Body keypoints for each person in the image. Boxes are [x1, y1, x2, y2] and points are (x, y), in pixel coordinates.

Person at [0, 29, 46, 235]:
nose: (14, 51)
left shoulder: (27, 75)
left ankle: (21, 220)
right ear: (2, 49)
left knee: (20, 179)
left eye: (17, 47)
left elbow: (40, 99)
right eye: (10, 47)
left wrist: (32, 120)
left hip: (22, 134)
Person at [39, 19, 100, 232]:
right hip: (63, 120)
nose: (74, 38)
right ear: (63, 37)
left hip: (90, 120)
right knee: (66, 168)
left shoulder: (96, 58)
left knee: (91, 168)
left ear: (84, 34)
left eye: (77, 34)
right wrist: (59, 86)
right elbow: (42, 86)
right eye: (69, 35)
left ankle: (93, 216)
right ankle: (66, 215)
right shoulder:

**Task objective**
Please reproduce the line containing "left eye: (77, 34)" and each line after it to the end of the listing, exactly, with nothing added or left out.

**Exercise result**
left eye: (77, 34)
right wrist: (59, 86)
right elbow: (42, 86)
right eye: (69, 35)
left ankle: (93, 216)
right ankle: (66, 215)
right shoulder:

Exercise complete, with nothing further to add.